Он не ответил; только плюнул на то место камня, которое я стукнул, — как будто его отмыть хотел.
— Вы тоже его знали? — спросил я.
Он показал мне спину — жутко трясущуюся спину — и засеменил прочь. Хоть и скукоженный, он сохранил приличный рост, но был в каких-то поразительных лохмотьях. Одежка на нем висела, болталась, стреноживала ему шаг; однако что-то неясно посверкивало на лодыжке. Я чуть ли не подумал, что это старинное женское белье, которое носили семьдесят лет тому назад. И он был в старинных женских туфлях на высоких тонких каблуках — как колышки такие. Я припустил за ним — хожу я довольно бодро, учитывая мой возраст, — и как следует оглядел его лицо. Кошмарная картина. При нем был красный стек — по-видимому, оголенный дамский зонтик (теперь уже таких приспособлений никто не знает), — и он на меня им замахнулся.

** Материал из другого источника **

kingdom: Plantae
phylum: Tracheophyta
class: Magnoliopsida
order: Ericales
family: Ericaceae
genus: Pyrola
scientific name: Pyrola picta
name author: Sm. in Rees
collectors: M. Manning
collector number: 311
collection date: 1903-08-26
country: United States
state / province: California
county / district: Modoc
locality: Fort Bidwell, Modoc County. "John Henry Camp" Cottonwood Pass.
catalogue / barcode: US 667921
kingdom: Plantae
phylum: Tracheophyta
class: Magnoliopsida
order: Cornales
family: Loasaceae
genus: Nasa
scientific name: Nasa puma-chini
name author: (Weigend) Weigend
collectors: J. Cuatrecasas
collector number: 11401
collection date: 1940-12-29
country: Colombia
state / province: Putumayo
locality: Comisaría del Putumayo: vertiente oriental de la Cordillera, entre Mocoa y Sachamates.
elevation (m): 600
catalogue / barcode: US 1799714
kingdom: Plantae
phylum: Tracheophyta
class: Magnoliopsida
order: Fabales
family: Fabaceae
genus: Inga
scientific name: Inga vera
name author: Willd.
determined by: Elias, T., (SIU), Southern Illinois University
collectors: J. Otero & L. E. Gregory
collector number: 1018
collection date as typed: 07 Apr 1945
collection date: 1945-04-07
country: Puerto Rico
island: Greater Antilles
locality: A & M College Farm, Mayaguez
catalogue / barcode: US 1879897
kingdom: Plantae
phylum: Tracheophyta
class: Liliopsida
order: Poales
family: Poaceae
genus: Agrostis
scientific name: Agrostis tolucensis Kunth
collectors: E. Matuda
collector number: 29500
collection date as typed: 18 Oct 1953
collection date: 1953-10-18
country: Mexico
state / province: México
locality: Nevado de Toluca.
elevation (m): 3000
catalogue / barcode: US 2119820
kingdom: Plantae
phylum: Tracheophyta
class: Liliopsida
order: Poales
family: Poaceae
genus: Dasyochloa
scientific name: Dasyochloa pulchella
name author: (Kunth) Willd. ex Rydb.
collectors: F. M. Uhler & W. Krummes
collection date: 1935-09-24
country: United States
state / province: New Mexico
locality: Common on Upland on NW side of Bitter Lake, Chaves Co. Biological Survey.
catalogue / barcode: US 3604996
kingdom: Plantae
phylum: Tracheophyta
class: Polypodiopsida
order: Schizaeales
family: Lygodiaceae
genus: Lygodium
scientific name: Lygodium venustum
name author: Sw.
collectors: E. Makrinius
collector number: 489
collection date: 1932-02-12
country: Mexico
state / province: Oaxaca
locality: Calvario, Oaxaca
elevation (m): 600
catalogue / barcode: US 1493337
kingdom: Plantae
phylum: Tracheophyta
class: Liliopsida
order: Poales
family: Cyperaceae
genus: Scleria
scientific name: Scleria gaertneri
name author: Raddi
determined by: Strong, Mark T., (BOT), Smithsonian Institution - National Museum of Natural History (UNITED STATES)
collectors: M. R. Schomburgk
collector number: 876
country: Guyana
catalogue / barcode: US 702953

— Послушайте, — сказал я с чувством, — да что с вами такое? Слово доброе жалко произнести? Вот я сейчас кликну службу музея, и вы со своим этим зонтиком еще у меня посмотрите…
— Я и сам смотрю, — сказал он. Голос как-то булькнул, что ли, лопнул и осел, как кипяток, — какой-то иностранный голос. — Я все время на него смотрю. Это мой памятник, и, можете не сомневаться, я за ним смотрю. И мне не надо, чтоб другие-разные смотрели. Видите, что тут написано? «Я мужчина». А вы идите себе сами знаете куда.
— На что хочу, на то смотрю. У вас не больше моего на это права, — сказал я.
— Быть мужчиной? А это уж я вам покажу. — И он снова злобно поднял зонтик. — У меня Сад фамилия, точно такая же, как и на памятнике. Камень мой. Теперь-то их не ставят. Ты лично обойдешься.
35
Заезженная цитата из Евангелия от Матфея, 19: 30.